Returning to Ireland McCullough added his electric guitar to folk group Sweeney’s Men, who also included Johnny Moynihan, later of Planxty, and Terry Woods, later of the Pogues, thus helping to invent folk rock. But after a legendary appearance at the 1968 Cambridge Folk Festival he joined Joe Cocker and the Grease Band, recording hit albums and singles and touring internationally - one American tour including that unforgettable Woodstock appearance.

After Cocker went solo McCullough became the Grease Band’s front man for two further acclaimed albums before Paul McCartney headhunted him for Wings. Hits including 'Hi Hi Hi' and 'Mary Had A Little Lamb' followed along with the massively successful album Red Rose Speedway.

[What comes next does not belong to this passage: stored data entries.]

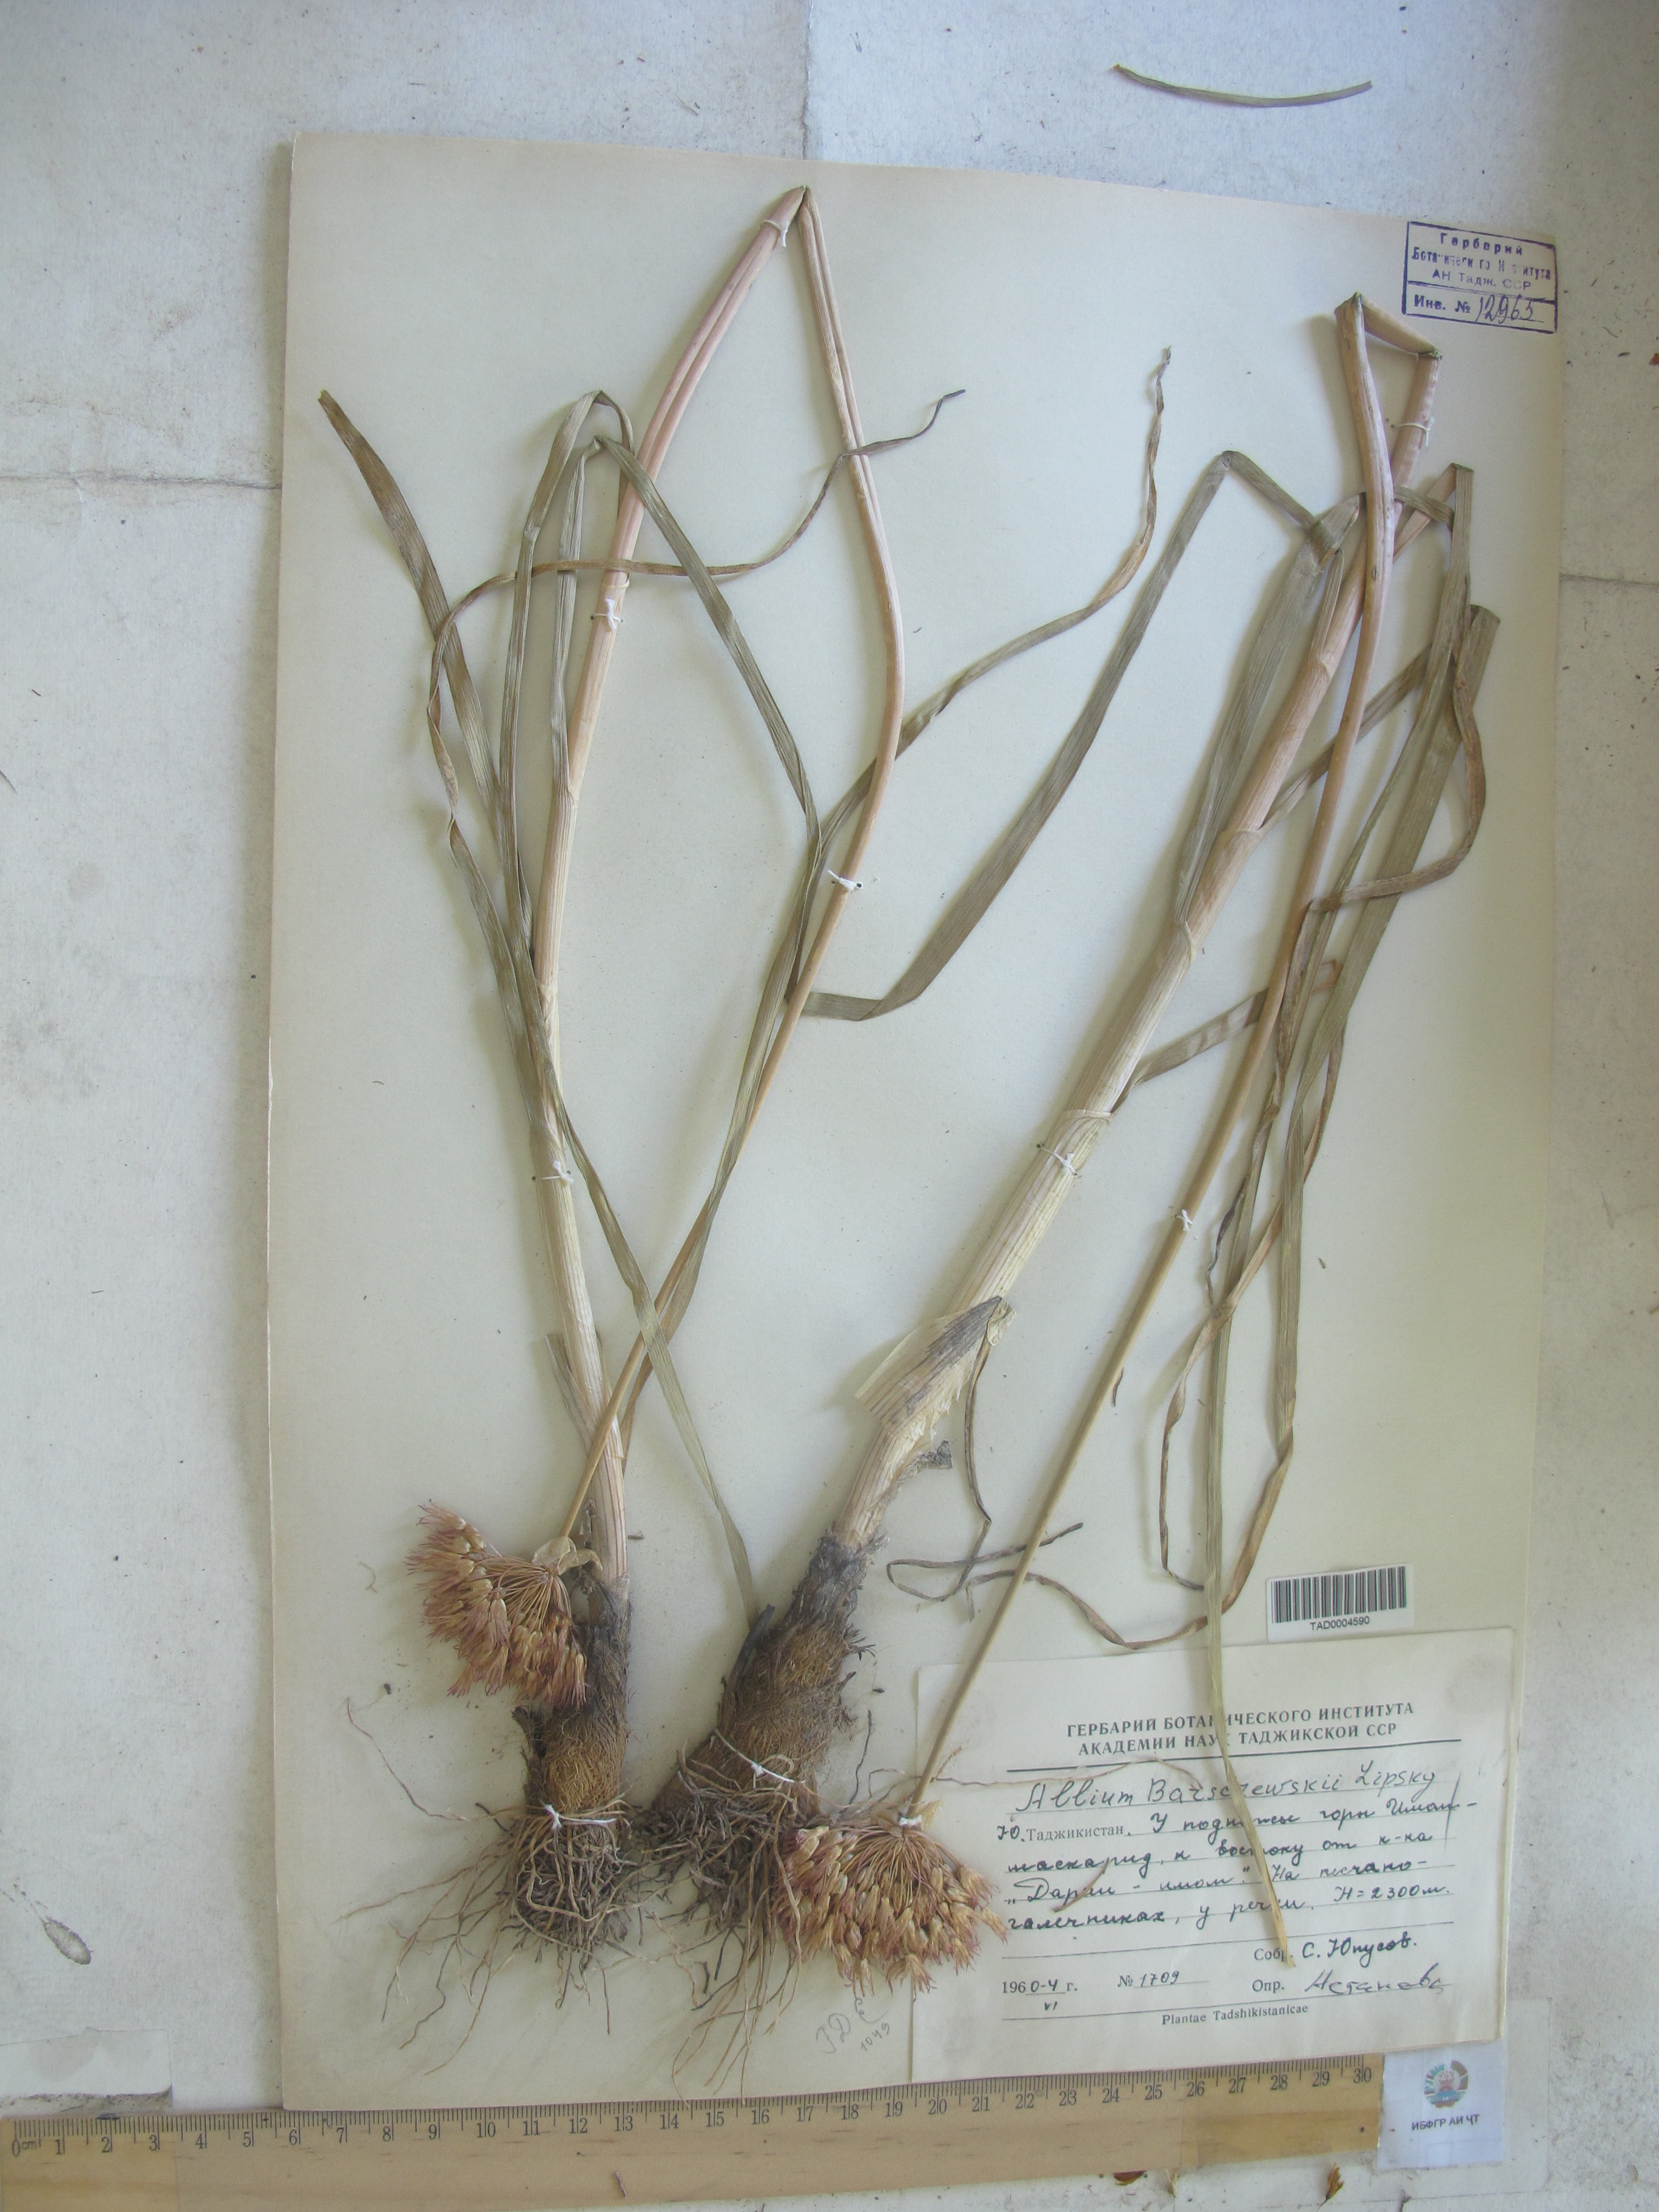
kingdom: Plantae
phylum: Tracheophyta
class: Liliopsida
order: Asparagales
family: Amaryllidaceae
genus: Allium
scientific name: Allium barsczewskii
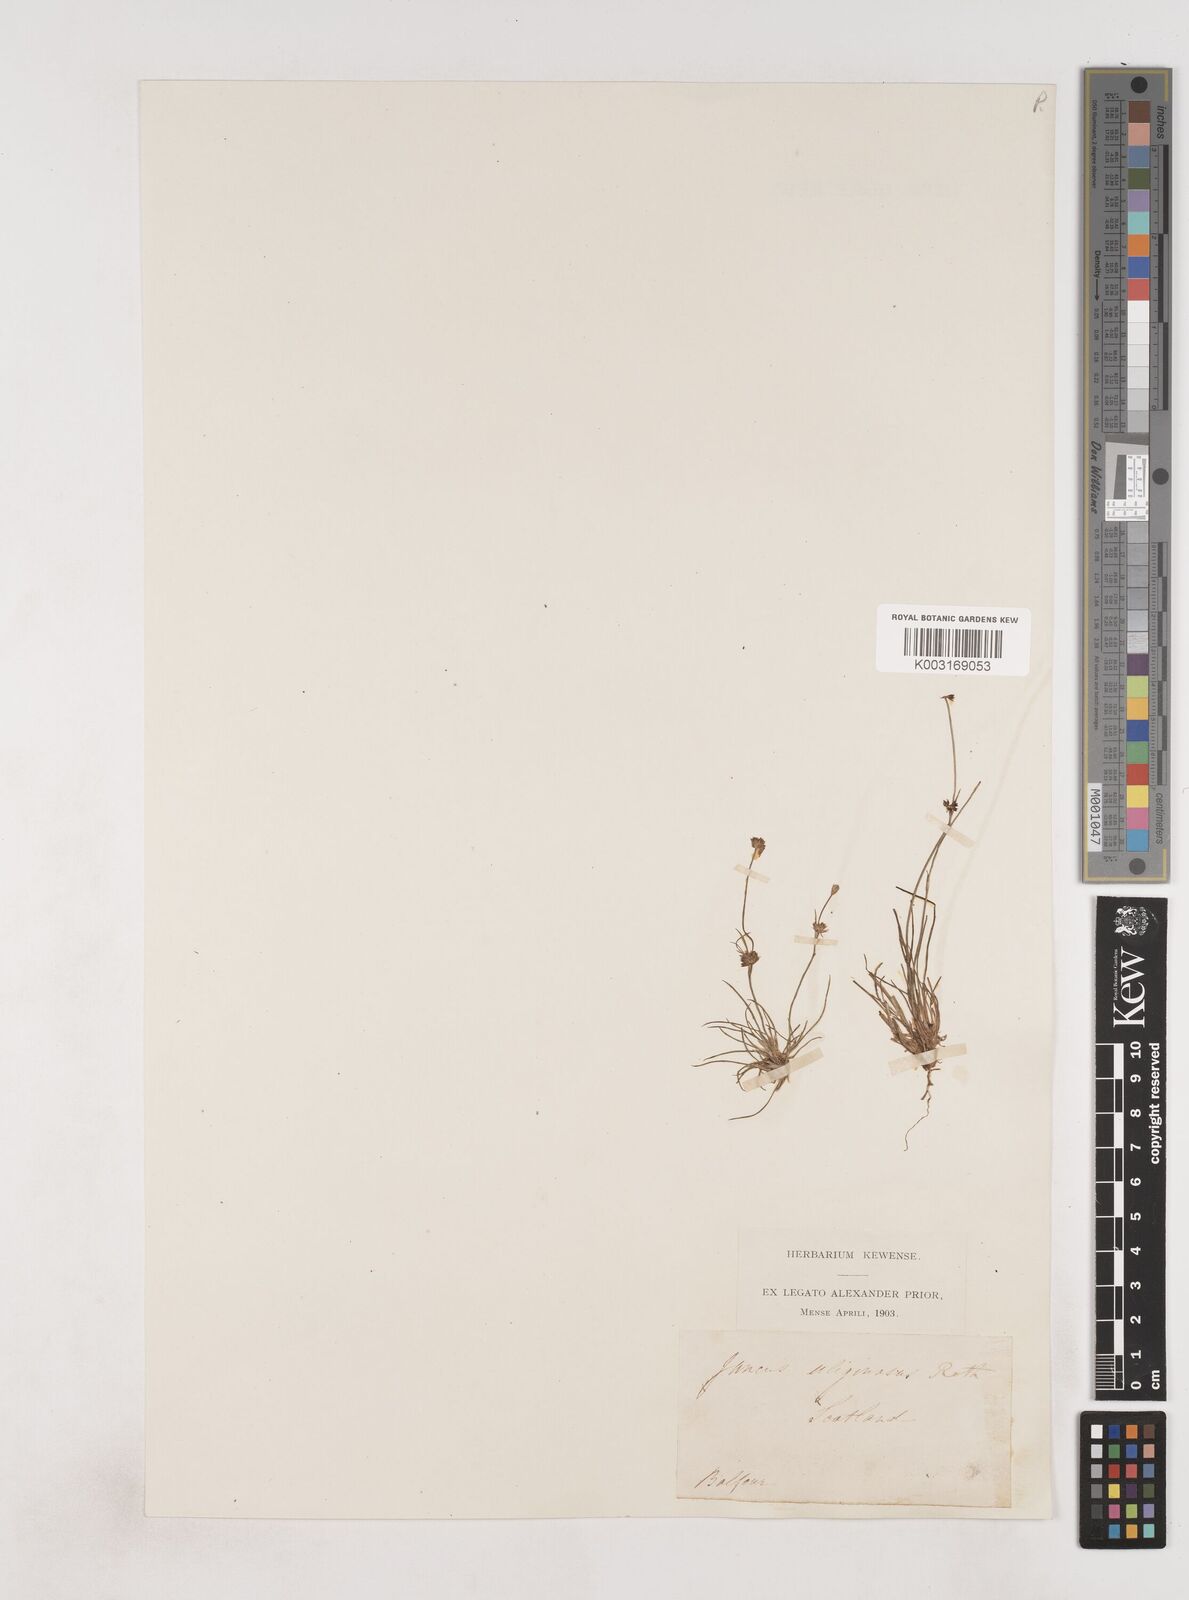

McCullough recalls that McCartney often gave his musicians precise instructions on what he wanted them to play. On 'My Love', however, McCullough asserted himself and created one of the greatest solos in all of rock music. 'Five minutes before the take I said, "Listen, I have to change this solo." That panicked him! I didn’t have a clue what I was going to play and if it hadn’t worked out I’d have felt a right fool. But I got it in one take and when I listened to the playback I realised it fitted perfectly.'

After further tours and albums with Frankie Miller, Roy Harper and Ronnie Lane and sessions for Marianne Faithful and others McCullough returned to live and work in Northern Ireland. His many solo albums, such as 2002’s Unfinished Business, have been distinguished by his own compositions including 'Failed Christian', a searing, soul-shredding self-analysis subsequently covered by Nick Lowe, and 'Locked In And We Can’t Get Out', an anguished, despairing howl of pain and horror which is one of the most harrowing songs ever written about the Troubles.